Cetol advises not to thin their product with thinners. Forget that! I cut my Cetol with a suitable thinner at least 30%; if its in the 90 degree temperatures I reduce it up to 50%. The rational for doing this is that it allows the Cetol to flow and level itself, reducing the uneven results you will get otherwise. Cetol right out of the can will flow to a greater extent like honey than a paint.

My choice of applicator is a 2 inch foam brush. No brush hairs to deal with and it spreads on without brush marks.

Step 4- Ready to Lay Some Varnish

Okay, we are about ready but there's one additional step you need to do. Brightwork has a inclination to get mold under the varnish on the teak over time. You'll need to kill any likely spores with a rag moistened with bleach and wiped over the teak before the first coat. The bleach will not raise the grain nor will it harm any bare teak.

OK, let's varnish.

Dampen the foam brush with Cetol and apply the varnish to the teak in about 6-10 inch stokes. Apply it lightly to avoid runs always watching your work to catch that run that does occur. Always keep a wet edge, meaning you work your way into the previously wetted areas to avoid drags from drying varnish. The going appears slow but it moves quickly.

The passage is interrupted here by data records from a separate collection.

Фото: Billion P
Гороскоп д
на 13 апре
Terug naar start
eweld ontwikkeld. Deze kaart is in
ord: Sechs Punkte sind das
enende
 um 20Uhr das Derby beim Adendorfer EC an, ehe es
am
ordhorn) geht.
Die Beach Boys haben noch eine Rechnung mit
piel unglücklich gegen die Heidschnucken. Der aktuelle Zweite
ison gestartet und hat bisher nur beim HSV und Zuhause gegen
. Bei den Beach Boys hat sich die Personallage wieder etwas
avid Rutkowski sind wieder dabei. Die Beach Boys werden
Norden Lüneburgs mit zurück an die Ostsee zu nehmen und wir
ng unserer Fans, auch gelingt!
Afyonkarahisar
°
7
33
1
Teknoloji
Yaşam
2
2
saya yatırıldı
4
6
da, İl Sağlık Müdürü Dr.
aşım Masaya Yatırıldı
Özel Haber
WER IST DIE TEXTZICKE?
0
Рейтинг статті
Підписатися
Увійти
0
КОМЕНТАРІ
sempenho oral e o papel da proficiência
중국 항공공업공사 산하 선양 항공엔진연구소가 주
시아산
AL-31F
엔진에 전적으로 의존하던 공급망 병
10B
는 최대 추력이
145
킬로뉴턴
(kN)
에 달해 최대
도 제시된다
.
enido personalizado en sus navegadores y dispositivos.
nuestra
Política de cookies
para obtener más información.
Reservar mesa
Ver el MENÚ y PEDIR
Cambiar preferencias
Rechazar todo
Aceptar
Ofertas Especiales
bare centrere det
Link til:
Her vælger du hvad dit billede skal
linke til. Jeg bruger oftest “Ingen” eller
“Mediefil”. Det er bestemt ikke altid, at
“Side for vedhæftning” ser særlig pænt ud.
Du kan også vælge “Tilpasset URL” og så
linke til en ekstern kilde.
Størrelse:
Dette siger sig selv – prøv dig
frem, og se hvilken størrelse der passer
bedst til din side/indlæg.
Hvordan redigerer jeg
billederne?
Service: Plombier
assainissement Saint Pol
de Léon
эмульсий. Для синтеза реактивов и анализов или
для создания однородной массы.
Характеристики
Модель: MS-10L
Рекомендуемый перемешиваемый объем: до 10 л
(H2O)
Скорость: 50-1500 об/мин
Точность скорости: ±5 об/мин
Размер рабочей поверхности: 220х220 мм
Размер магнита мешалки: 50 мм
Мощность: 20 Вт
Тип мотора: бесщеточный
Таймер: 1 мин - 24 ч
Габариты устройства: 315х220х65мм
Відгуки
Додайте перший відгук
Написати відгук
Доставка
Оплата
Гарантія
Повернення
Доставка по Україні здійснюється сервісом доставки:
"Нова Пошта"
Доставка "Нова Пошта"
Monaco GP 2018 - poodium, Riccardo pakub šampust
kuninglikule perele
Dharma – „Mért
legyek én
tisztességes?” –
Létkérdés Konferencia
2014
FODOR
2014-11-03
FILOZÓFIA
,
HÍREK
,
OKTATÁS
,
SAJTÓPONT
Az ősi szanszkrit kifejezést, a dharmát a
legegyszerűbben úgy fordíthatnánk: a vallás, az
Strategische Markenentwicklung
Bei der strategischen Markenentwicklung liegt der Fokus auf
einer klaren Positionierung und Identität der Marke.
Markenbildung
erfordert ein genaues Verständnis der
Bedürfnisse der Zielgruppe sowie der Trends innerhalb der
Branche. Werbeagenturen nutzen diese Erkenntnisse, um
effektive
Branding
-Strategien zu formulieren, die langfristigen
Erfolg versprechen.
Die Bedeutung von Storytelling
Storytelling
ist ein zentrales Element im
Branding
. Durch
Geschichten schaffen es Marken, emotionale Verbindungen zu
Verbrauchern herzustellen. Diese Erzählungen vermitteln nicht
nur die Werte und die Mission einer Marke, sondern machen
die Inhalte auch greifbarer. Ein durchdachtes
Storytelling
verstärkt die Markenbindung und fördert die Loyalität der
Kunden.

You'll need to let each coat dry before reapplying another; perhaps two or even three can be applied in a single day if the weather permits. I use a tack rag to get rid of any dust before laying another coat. There is no requirement to sand between coats when using Cetol.

About 6 coats will give you a lovely finish.

Time - 2 hrs. for coat

Complete application time - 6 hours

Step 4- Clean Up

Think back, we put the tape on certain spots for catching the overlooked brush strokes? It required me about 5 minutes to remove it all. I passed nearly 4 hours with a Dremel tool and brush some time ago removing the varnish that the Patricia Ann's past owner had "applied".

It looks pretty good. All said it took the Admiral and I a total of 8.5 hours out of a 2 day weekend to get the bright work back into Bristol shape. maintaining teak brightwork is not such a bid chore after all.

The author, Mike Dickens, is a trawler owner and owner/Broker of Paradise Yachts located in Florida USA.